EXTRACT
↓

Hologram 2Pac may have grabbed the Coachella headlines, but behind the scenes G-funk architect Warren G and cocky Harlem rap upstart A$AP Rocky were laying the seeds for a collaboration. While he’s usually associated with his mega-hit from the ’90s “Regulate,” Warren G is returning to prominence at the moment: He’s the producer behind Young Jeezy’s “Leave Me Alone,” and the lead single to his own upcoming EP in June, “Party We Will Throw Now,” shows the enduring power of the G-funk groove. So with the G-funk resurrection blooming, Hive spoke to the genial Warren G about his plans with A$AP Rocky, his take on Hologram 2Pac, and the old school mixtapes Dr. Dre used to make for him.
Have you been surprised by the response to “Party We Will Throw Now?”

↑

RECORDS
↓

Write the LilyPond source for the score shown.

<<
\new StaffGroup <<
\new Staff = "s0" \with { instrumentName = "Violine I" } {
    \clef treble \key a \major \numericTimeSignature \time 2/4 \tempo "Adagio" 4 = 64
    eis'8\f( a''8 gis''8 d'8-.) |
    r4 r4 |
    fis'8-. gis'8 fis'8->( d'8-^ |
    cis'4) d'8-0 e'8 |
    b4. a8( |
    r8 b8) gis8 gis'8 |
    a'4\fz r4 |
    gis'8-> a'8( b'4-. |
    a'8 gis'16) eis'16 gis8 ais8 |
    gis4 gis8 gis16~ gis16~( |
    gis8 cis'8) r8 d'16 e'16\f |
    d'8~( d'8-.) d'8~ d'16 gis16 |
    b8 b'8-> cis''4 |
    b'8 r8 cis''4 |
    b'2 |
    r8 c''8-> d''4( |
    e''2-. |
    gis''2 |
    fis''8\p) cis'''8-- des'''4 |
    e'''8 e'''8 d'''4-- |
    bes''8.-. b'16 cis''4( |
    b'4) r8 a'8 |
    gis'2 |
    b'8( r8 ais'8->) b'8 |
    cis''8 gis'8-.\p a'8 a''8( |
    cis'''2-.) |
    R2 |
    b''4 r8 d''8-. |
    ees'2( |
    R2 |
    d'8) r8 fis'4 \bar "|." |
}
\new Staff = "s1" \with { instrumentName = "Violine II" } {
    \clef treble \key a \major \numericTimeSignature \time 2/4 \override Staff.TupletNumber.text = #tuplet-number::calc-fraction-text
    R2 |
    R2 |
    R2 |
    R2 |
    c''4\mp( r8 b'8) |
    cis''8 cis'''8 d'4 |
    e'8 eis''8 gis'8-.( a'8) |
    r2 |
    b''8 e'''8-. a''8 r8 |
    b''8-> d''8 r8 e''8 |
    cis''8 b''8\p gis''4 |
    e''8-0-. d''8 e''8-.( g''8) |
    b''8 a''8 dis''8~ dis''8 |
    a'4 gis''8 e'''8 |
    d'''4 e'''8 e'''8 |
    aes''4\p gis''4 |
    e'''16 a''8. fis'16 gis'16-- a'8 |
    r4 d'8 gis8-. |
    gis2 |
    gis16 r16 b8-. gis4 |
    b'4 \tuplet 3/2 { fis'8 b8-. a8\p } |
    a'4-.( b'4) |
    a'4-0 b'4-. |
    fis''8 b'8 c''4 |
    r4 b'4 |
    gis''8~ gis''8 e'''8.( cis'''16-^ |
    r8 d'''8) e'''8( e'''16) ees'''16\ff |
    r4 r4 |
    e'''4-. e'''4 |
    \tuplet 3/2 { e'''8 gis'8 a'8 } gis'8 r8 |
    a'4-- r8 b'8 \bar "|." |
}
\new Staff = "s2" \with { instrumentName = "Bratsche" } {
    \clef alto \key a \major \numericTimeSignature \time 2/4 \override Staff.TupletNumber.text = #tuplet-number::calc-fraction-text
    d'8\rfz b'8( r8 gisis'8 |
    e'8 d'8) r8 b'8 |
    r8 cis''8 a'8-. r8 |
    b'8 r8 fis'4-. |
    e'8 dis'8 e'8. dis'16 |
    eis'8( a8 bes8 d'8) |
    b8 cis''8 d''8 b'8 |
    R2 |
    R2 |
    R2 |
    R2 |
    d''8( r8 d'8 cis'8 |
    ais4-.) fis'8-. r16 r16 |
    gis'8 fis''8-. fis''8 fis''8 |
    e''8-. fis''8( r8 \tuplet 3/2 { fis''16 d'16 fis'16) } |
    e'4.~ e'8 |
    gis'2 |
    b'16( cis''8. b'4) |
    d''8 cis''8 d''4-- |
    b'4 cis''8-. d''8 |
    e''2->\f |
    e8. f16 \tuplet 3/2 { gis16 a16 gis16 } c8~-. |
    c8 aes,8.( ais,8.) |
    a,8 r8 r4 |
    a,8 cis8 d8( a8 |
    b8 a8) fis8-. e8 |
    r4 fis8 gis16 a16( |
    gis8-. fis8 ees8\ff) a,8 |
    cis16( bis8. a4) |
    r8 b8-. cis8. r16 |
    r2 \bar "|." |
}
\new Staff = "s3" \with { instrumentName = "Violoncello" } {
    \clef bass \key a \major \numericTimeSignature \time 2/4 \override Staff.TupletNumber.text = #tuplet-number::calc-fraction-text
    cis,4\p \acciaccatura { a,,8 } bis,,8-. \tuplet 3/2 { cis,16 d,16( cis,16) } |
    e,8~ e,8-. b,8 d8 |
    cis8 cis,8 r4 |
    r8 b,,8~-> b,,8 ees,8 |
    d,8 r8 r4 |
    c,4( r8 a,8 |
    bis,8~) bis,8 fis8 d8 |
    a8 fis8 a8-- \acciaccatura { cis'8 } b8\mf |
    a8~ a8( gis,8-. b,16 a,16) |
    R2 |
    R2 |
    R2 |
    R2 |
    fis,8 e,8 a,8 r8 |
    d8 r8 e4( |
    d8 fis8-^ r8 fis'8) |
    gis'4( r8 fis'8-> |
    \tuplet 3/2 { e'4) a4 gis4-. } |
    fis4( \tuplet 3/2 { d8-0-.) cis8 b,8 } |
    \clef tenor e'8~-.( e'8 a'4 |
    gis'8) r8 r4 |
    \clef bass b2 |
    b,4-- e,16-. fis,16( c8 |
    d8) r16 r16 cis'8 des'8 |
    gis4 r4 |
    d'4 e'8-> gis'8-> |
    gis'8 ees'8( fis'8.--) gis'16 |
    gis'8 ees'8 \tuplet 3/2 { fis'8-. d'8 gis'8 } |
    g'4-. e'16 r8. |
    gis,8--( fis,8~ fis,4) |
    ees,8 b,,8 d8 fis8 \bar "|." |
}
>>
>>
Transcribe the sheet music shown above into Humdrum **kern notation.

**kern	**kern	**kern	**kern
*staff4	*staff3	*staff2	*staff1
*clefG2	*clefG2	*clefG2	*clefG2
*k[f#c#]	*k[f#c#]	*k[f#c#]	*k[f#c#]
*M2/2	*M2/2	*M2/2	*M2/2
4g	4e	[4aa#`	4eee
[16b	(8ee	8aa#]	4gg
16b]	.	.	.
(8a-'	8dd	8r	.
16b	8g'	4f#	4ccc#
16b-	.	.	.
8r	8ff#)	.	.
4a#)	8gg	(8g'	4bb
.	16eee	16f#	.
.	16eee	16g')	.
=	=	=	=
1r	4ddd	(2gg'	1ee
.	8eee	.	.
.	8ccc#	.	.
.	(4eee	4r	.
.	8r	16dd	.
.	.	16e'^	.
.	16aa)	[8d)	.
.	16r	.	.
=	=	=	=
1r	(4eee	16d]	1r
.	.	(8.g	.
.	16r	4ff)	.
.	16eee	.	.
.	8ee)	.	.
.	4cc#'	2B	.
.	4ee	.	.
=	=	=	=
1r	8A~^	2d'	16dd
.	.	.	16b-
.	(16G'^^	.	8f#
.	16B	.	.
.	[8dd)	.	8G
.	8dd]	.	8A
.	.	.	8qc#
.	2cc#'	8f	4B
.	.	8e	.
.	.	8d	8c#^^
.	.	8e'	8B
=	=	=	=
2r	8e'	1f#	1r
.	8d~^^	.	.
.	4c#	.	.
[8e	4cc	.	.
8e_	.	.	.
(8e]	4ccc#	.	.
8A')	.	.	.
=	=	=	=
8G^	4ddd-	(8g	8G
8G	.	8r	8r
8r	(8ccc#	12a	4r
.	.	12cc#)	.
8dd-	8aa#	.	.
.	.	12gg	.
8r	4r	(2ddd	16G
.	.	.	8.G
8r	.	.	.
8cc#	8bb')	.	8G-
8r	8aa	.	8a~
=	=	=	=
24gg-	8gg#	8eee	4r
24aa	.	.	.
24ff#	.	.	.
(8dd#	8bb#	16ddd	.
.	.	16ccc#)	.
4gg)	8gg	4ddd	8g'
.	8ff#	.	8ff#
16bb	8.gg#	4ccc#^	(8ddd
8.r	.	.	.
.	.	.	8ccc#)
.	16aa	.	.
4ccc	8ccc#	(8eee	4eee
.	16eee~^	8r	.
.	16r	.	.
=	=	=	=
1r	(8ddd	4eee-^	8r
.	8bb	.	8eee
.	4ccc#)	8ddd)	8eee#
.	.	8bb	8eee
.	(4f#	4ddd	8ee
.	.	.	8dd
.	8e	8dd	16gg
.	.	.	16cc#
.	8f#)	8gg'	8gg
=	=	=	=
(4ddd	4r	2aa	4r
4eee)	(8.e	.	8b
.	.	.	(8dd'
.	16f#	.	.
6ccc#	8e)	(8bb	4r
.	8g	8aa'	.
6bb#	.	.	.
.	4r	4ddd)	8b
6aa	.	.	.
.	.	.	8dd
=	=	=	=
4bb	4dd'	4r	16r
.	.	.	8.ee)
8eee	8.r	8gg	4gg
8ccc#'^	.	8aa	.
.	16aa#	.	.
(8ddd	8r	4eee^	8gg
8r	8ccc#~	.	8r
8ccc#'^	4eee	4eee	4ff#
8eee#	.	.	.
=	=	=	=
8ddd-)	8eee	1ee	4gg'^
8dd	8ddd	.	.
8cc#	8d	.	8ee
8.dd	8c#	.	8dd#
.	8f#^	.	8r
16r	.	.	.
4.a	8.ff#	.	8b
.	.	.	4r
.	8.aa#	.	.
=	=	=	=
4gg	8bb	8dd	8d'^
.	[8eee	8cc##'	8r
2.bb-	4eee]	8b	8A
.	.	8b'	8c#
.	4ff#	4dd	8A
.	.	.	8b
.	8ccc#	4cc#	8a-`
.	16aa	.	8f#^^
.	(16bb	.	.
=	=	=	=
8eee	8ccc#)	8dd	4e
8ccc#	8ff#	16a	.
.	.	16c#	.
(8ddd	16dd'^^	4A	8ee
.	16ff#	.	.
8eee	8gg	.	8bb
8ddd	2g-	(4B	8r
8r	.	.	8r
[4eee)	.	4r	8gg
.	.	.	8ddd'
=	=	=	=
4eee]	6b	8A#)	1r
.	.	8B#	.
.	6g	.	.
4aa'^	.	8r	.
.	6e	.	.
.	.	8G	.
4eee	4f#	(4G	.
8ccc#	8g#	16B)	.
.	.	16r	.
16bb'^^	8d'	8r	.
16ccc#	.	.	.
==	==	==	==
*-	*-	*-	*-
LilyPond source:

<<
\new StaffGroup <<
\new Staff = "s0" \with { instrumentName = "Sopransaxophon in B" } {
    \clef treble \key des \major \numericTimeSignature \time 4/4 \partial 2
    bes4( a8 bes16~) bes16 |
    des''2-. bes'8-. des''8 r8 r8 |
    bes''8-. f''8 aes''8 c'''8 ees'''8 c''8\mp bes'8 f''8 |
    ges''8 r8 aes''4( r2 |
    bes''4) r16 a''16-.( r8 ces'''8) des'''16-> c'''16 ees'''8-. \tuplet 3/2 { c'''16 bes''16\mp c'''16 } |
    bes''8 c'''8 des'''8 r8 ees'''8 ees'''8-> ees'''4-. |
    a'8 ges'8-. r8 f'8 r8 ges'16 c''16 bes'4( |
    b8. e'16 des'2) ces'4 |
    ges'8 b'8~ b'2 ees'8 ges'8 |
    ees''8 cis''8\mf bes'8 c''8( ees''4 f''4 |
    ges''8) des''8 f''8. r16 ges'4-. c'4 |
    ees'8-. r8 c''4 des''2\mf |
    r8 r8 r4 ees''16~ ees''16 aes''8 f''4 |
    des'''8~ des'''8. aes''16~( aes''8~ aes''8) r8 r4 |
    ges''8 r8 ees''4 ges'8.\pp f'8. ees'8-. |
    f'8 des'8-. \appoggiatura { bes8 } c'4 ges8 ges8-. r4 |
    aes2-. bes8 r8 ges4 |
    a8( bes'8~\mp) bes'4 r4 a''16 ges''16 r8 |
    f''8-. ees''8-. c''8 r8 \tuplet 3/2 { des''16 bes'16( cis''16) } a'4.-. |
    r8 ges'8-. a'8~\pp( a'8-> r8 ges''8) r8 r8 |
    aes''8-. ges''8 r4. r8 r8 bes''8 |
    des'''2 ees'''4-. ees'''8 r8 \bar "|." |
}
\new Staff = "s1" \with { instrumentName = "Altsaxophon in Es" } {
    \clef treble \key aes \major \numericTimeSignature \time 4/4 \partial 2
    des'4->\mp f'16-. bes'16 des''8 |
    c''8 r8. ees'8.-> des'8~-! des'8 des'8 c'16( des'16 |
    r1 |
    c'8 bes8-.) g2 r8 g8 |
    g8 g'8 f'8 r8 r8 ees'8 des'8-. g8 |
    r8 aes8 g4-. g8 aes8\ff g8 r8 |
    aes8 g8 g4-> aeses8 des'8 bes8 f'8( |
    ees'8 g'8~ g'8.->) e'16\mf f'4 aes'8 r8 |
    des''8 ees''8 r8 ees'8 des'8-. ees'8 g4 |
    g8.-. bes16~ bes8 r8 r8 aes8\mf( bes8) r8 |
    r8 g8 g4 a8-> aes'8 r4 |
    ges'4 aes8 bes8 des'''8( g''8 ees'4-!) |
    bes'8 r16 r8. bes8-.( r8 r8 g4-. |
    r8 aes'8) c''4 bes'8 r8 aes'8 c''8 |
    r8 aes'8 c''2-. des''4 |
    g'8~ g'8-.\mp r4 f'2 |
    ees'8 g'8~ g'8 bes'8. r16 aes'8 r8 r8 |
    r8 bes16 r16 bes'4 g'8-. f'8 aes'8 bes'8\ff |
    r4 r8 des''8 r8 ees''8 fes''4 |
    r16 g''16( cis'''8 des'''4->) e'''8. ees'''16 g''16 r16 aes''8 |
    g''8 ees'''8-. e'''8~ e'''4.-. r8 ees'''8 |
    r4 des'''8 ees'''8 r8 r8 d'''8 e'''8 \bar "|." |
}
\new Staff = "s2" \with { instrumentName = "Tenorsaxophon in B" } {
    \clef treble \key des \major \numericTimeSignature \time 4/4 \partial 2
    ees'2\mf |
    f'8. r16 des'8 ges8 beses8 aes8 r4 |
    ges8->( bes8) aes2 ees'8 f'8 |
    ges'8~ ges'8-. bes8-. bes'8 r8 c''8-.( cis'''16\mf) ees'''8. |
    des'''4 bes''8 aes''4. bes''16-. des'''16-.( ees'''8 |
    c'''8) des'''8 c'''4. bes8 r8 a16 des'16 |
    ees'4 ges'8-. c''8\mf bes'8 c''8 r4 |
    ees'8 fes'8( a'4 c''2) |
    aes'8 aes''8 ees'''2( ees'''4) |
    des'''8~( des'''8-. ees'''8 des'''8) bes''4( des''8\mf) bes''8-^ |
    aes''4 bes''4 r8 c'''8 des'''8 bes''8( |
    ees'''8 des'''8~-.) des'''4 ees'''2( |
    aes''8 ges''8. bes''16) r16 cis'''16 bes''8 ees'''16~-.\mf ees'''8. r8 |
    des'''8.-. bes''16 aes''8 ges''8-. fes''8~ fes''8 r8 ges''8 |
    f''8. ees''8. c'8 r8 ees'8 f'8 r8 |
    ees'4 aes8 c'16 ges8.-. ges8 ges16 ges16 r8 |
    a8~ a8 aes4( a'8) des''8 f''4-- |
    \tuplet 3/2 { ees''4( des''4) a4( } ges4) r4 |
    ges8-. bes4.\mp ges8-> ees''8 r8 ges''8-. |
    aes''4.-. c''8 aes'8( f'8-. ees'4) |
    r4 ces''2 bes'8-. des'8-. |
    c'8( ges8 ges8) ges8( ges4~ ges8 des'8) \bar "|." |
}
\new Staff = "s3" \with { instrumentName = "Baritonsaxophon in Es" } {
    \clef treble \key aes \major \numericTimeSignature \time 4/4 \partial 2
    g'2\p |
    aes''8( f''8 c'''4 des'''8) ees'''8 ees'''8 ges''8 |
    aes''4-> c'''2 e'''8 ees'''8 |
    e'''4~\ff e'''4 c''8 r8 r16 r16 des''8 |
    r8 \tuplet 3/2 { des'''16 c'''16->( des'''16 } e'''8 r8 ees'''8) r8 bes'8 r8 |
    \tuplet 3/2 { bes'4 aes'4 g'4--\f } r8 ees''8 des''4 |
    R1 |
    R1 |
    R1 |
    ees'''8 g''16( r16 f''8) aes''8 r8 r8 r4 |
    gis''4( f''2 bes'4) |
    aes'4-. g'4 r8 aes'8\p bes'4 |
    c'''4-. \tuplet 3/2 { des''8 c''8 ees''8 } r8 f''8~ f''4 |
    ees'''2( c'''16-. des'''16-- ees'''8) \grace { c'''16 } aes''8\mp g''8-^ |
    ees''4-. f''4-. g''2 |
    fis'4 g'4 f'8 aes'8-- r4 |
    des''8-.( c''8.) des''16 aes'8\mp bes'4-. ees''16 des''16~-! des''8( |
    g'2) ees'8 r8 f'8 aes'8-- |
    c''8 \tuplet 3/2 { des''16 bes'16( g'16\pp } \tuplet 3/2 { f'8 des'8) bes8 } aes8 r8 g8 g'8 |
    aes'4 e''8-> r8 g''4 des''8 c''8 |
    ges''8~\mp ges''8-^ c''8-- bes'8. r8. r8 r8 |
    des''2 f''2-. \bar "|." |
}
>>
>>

↑

TASK
Extend the Warren G interview by writing on from its final sentence. The lines above are separate material, apart from the interview.

RESULT
Yeah, I got the hottest record in California right now! I mean, I know that I make good music, but I’m surprised to see how well the young generation is really on it and really loving it, you know? It’s a good feeling, man, to know that the world got my back.
Your upcoming EP is being billed as a return to the G-funk era. Do you think that’s what hip-hop needs right now?
Most definitely! They lovin’ it! On Power 106 I got the two hottest records on there, “Leave Me Alone” which I produced for Young Jeezy and my first single off the EP. It’s getting requests like crazy. When I talk to my guys out there they’re like, “This is what we need right now in music, and that’s the G-funk.” But it ain’t went nowhere, ’cause I influenced so many other producers and a lot of artists that’s rapping today; like Drake’s record with Rick Ross and I forgot the girl that sings the hook… You know what song I’m talking about? [Sings the hook.] You know what record I’m talking about?
“Aston Martin Music?”
Yeah, that record. That whole beat is West Coast G-funk style. I think the J.U.S.T.I.C.E. League done that. I really like them, I’m a fan.
Have you had any young rap artists telling you that you inspired them?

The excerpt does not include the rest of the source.